Playing the Indian Card

Wednesday, September 08, 2010

Amor Vincit Omnia

As I was watching a YouTube video of British troops in Afghanistan, a truth dawned on me: armies are strong because of love.

A real Southern Gentleman.


The enemy, in modern warfare, is little more than a distant rumour: just the point from which those shots are coming. But your mates in the trench or beside you are vividly real. The imperative is to stop those theoretical people from shooting at them. Dead simple. Even in ancient forms of war, you know the people to your left and right; you probably know them intimately. The enemy, almost always farther away, you do not know. It seems most likely to me that the average soldier never thinks about that guy behind the helmet or the face paint, at the other end of the field; never enough to hate him, or feel much about him at all; just about protecting himself and his buddies, and maybe the wife and kids back home.

So the unit, and the culture, which is held together by the strongest bonds of love and trust among one another, will be the strongest in war.


The Desert Pussycat.

The Romans, notably, exploited this in their military system. Each centurion lunged to his left, protecting the guy beside him, not himself. Worked pretty well for them for a millennium or so.

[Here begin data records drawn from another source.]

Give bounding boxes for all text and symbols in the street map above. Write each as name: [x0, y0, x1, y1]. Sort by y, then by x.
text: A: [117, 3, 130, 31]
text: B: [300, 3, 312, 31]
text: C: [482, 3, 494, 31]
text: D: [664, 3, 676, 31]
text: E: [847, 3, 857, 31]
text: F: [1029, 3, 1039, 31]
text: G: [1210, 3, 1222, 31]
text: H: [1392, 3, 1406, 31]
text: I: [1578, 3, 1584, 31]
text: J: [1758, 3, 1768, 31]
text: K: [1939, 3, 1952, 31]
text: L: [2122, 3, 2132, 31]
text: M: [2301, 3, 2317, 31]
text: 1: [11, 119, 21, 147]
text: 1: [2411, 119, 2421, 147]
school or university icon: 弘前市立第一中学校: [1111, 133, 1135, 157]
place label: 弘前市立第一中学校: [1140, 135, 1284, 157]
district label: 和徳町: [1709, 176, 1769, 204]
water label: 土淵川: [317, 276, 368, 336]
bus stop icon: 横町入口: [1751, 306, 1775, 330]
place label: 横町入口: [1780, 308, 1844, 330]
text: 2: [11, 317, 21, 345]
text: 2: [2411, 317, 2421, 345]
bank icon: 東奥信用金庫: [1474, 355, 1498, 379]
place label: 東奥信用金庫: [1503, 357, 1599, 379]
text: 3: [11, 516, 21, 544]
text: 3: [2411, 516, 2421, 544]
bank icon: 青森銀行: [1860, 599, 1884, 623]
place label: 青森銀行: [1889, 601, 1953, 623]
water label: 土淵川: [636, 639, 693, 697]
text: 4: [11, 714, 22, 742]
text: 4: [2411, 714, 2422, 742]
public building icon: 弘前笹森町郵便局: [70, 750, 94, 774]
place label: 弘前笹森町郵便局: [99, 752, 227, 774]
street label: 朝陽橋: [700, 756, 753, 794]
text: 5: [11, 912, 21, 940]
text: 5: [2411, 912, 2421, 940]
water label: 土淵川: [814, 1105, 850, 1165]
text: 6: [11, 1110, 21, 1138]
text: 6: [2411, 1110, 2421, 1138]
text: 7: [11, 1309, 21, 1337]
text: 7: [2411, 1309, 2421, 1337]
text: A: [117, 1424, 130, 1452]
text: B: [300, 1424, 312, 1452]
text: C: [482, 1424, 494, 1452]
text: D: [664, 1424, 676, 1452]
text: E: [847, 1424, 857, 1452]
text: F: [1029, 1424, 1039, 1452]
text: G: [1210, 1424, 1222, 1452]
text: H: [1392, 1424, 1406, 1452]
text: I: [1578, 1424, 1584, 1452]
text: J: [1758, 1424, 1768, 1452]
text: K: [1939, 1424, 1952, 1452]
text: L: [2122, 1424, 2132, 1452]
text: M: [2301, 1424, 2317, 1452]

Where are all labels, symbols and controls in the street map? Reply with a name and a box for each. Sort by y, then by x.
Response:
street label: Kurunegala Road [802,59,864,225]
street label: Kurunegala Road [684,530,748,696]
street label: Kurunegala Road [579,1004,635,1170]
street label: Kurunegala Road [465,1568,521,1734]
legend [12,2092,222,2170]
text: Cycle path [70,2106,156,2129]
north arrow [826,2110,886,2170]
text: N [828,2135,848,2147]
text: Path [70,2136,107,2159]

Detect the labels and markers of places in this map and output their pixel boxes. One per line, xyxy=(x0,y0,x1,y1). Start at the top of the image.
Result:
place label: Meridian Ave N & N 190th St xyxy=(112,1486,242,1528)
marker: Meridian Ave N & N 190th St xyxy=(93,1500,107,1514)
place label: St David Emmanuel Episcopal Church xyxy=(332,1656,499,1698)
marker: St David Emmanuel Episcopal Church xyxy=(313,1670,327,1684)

It follows, and history proves it, that the most democratic and open societies are the strongest in a fight, and not the military dictatorships who claim strength at war as their raison d'etre. This is especially proven in defeat. Dictatorships and stern governments can do well so long as they are winning; anyone can do well so long as they are winning. But it takes love for one's government, not just fear of it, or a shared egotism over possible spoils, to hold a unit together and keep it fighting in defeat and retreat.


A hero to the Japanese.

It is this that built the British Empire. Hence the British record of, as they often say, "losing every battle but the last": the great strength of the British military has always been in holding rank and order in retreat and in adversity, or in situations where the individual's self-interest clearly tells him to cut and run. Rourke's Drift; Dunkirk; the Charge of the Light Brigade; Agincourt. More dictatorial regimes notoriously snap in retreat, or at a sudden, sharp, shock: Napoleon in Russia; the Germans at Stalingrad; the French on the Plains of Abraham; the Persians at Gaugamela.
It follows in the same way, and seems to be true historically, that the most successful generals are not the tough guys, the taskmasters, the disciplinarians, and the carpet chewers; they are the kindly ones, or at least the ones who project that impression.

Start with Ike. Who gave a better impression of being easygoing than Ike?

Of Robert E. Lee, in his postwar tenure as president of Washington and Lee College, a historian reports, "the students fairly worshipped him, and deeply dreaded his displeasure; yet so kind, affable, and gentle was he toward them that all loved to approach him... No student would have dared to violate General Lee's expressed wish or appeal; if he had done so, the students themselves would have driven him from the college." This seems to have been, equally, his style as a general on the field. It is said that he never gave orders; only suggestions.

Saladin the Chivalrous.


You find similar comments about most truly great generals. Rommel, greatest German general of the Second World War, was even popular with the troops who opposed him. His Afrika Korps was never accused of any war crimes. Soldiers captured during his Africa campaign were reported to have been treated humanely. He ignored orders to kill captured commandos, Jewish soldiers and civilians in all theaters of his command. Rommel himself referred to the fighting in North Africa as Krieg ohne Hass—war without hate. Exactly so--that is the recipe for success at war: war without hate.

It all sounds like the Crusader descriptions of the great Muslim commander Saladin; famous for his magnanimity, and able to defeat anything the Franks could throw at him. Julius Caesar was also famous for his magnanimity; Marc Antony started out as a defeated enemy, as was Brutus. Some say his tolerance of opposition and inclination to let bygones be bygones led to his death. Douglas MacArthur is remembered quite fondly among the Japanese for his magnanimity in administering a defeated nation. For all his reputation as a fire-eater, George Patton, similarly, was criticised at the time for being similarly lenient towards occupied Germany. Hindenberg, as German Chancellor, was a pretty easygoing figure. So was Washington as US President.



Avuncular Uncle Von Hindenberg.

Nice guys, it turns out, finish first. Tough guys finish last.